Question
An Equipment Acquisition Proposal An equipment acquisition proposal was being considered by a large health care organization. The equipment, an array machine, will enable the
An Equipment Acquisition Proposal
An equipment acquisition proposal was being considered by a large health care organization. The
equipment, an array machine, will enable the hospital to perform five specific autoimmunity tests
in-house rather than sending them to a reference laboratory. Test turnaround time is expected to
decrease by 2 days. The array machine costs $50,000, with a useful life of 5 years. The
depreciation schedule will be $10,000/year.

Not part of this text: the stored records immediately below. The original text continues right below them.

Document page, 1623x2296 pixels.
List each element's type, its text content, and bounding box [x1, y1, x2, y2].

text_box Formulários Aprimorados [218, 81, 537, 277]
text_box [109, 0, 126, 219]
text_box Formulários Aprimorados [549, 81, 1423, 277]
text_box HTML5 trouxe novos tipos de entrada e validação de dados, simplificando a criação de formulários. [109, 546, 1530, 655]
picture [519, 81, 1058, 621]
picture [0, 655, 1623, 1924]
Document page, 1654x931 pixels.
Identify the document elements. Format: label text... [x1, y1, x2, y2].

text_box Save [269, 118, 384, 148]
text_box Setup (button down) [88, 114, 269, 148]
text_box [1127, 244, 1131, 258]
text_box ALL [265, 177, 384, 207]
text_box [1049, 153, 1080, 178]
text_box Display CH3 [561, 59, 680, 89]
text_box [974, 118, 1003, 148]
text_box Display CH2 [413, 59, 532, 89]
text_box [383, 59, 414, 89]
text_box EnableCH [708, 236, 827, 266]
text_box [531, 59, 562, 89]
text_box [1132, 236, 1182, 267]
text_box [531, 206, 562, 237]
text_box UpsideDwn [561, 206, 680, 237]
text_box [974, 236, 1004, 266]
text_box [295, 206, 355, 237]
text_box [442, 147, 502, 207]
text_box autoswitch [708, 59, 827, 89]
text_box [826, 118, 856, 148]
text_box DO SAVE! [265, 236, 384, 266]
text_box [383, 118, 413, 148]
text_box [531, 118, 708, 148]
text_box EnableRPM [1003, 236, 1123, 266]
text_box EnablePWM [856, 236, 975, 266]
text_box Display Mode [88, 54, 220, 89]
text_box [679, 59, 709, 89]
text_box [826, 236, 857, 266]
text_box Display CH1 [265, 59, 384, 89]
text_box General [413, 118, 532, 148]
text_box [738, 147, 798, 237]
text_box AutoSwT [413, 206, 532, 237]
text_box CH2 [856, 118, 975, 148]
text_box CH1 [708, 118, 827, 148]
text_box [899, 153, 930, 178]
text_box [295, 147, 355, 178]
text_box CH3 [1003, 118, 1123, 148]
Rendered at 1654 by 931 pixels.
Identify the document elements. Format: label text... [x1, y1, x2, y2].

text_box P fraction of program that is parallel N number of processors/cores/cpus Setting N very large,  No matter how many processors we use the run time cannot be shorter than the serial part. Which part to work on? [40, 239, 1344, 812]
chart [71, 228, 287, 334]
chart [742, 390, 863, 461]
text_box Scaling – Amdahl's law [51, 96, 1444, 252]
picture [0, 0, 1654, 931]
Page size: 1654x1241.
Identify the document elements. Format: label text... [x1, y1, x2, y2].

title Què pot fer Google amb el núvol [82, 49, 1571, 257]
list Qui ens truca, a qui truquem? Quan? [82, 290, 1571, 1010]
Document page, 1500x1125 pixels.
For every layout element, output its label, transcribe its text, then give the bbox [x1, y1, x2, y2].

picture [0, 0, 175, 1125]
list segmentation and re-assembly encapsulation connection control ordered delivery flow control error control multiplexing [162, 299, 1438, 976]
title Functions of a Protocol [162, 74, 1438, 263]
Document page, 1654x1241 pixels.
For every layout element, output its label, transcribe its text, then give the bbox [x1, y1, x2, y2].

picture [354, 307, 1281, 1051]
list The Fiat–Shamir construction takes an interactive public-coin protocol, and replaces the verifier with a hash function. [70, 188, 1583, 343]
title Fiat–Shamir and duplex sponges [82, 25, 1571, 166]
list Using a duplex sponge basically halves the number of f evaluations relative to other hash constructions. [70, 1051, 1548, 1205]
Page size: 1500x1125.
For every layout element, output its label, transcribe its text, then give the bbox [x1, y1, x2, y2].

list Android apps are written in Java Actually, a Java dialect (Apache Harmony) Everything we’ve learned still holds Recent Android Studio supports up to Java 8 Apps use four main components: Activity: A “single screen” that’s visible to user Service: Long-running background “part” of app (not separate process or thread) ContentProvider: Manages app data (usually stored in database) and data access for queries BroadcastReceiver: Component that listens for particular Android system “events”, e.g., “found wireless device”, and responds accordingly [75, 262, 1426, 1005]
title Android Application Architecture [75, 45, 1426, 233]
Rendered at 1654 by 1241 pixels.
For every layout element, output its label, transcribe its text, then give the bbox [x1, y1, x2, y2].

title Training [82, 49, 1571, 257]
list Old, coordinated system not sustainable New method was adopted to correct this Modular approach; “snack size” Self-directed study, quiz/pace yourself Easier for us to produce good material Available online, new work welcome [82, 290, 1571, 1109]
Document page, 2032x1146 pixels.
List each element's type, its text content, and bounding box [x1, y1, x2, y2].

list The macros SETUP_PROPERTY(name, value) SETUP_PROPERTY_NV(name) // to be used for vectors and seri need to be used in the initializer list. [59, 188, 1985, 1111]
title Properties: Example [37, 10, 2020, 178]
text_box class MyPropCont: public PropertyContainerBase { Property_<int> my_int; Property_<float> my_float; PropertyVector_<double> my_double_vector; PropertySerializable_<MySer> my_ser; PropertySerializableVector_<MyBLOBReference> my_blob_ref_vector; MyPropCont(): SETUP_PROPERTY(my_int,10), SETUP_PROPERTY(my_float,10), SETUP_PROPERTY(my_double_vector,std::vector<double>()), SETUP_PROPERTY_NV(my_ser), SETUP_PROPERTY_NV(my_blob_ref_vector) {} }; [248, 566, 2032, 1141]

The expected volume for the five tests is one of each test per day. Having the tests done by the
reference laboratory costs the hospital an average of $10/test. The hospital's average charge to
patients is $20/test. If the array machine is acquired and the tests done in-house, the costs of
reagents would average $2/test.
The array machine can run a maximum of 40 patient samples and perform 20 different tests on
each sample every 2 hours. Except in extraordinary circumstances, tests would be run Monday
thorough Saturday.
The machine requires approximately 1 hour of technician time (valued at $15/hour) each day to
calibrate it, to conduct a test run for control purposes and to perform general maintenance. This
is a fixed cost because it does not vary by volume. Technician setup time to run tests is
negligible. Beyond the five autoimmunity tests the laboratory wants to perform in-house, the
machine can also perform apolipoprotein cardiac profiles that are currently done on equipment in
the clinical chemistry department. The array machine can provide a quantitative measure and not
just the positive or negative indicator that the clinical chemistry department's current equipment
gives.
1. How many autoimmunity tests per year will have to be performed on the array machine to
breakeven?
2. Given the present volume of tests, would there be an annual net contribution and, if so, how
much?
3. If half of the patients have Medicare coverage (DRG reimbursement includes all tests), would
the laboratory break even on the equipment? If not, should the equipment be acquired anyway?
For each of the above questions, your response should provide a rationale and discussion regarding each step you take.